Abstract
Problem: Should an RPG give the player control over a single character or an entire party? What are the design trade-offs?
Approach: Tim Cain draws on his experience shipping both styles — solo control (Arcanum, Fallout) and full party control (Temple of Elemental Evil) — to compare the two approaches across player identity, game scaling, combat design, stealth, reputation, testability, and multiplayer.
Findings: Solo control creates a tighter player-character bond, simplifies scaling/testing, and naturally supports multiplayer, real-time combat, and first-person cameras. Party control offers class versatility, richer tactical combat, and easier boss balancing — but introduces thorny design problems around stealth, reputation, unwinnable party compositions, and exponential testing requirements.
Key insight: Solo control front-loads simplicity by making the player the character; party control front-loads player freedom but pushes enormous design and testing costs onto the developer. Choose based on taste, but accept the consequences.
1. Why Tim Prefers Solo Control
The core appeal is identity. When you control one character, you are the hero. Every action — opening a door, tripping a trap, talking to an NPC — is yours. There's no blaming "dumb Bob" for stepping on a pressure plate. This creates a tight bond between player and character that Tim considers the most important quality an RPG can have.
1.1. Scaling and Testability
With a single character, the designer knows exactly what they're balancing against. You can ask: is every class viable? Can every skill combination finish the game? Are all boss fights doable? Companions, when present, only make things easier — they're additive, not a variable that explodes your test matrix.
1.2. Death Is Simple
Game over = your character dies. Maybe unconsciousness is survivable if a companion heals you, but the fail state is crystal clear. No ambiguity about "does the game end when three of five party members drop?"
1.3. Multiplayer, Camera, and Pacing
Solo control keeps all options open: real-time or turn-based, first-person or third-person, single-player or multiplayer.
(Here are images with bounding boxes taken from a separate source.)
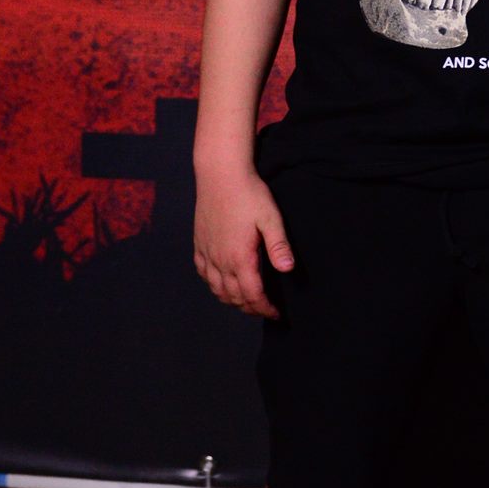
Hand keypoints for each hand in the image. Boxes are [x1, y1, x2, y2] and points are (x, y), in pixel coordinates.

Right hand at [193, 167, 293, 317]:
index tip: (277, 313)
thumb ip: (279, 246)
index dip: (265, 308)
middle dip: (251, 308)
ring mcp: (207, 253)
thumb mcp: (270, 218)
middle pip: (234, 297)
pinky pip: (204, 274)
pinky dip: (214, 285)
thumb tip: (288, 270)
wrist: (220, 174)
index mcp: (239, 257)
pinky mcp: (199, 244)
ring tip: (248, 300)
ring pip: (217, 289)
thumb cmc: (248, 194)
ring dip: (232, 300)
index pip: (252, 295)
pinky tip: (223, 283)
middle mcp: (220, 260)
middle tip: (265, 308)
Each of these becomes significantly harder once one player controls multiple characters.
2. The Case for Party Control
Tim acknowledges genuine strengths of the party approach:
2.1. Class Versatility in One Playthrough
You don't have to replay the game to experience a wizard, a thief, and a bard. The full breadth of the class system is visible in a single run, which is inherently fun and rewarding.
2.2. Tactical Depth
Party combat — especially turn-based — unlocks rich tactical options: tanks up front, ranged DPS in back, crowd-control specialists who'd be hopeless solo but shine in a group. Out of combat, you choose who checks the door, who talks, who searches for traps.
2.3. Boss Balance Is More Forgiving
Since a total party kill is required for a game over, bosses can be tuned a bit tougher. If three of five characters go down, the remaining two can still clutch a win. Restricted items (class-locked swords, skill-gated armor) also find homes more easily across a diverse party.
3. The Hidden Costs of Party Control
3.1. The Stealth Problem
If the whole party stealths, you're only as stealthy as your clumsiest member. Solutions — splitting the party, sending the thief ahead alone — open a nightmare of design questions: How far can party members separate? Different screens? Different map instances? Each answer spawns more work.
Alternatively, you pick one character's stealth skill to represent the whole party, but then you need UI to communicate which character matters and why.
3.2. The Reputation Problem
When one party member murders an NPC, the entire party's reputation tanks. This feels strange when your party contains both a paladin and an assassin. Tim's solution in Temple of Elemental Evil was alignment partitioning — simply forbidding certain combinations — but it's a blunt instrument.
3.3. Exponential Testing
This is the big one. If testing single-character builds is already combinatorially hard, a five-member party raises it to the fifth power. Unwinnable party compositions almost certainly exist, and finding them all is brutal.
Tim shares that while developing Temple of Elemental Evil, he deliberately tested the hardest composition he could think of: an all-halfling, all-bard party. He finished the game with it, but it was dramatically harder than a balanced party. The takeaway: you have to test degenerate combinations, and that work scales mercilessly.
4. Tim's Bottom Line
Choose the approach your taste drives you toward, but own the consequences. Solo control is limiting in player options but comes with a mountain of design problems already solved. Party control gives players more freedom but dumps significant design, UI, and testing work onto the developer.
Tim's personal preference is solo — ultimately because it answers the question "who is the player?" with the clearest possible answer: that character, right there, the one they made.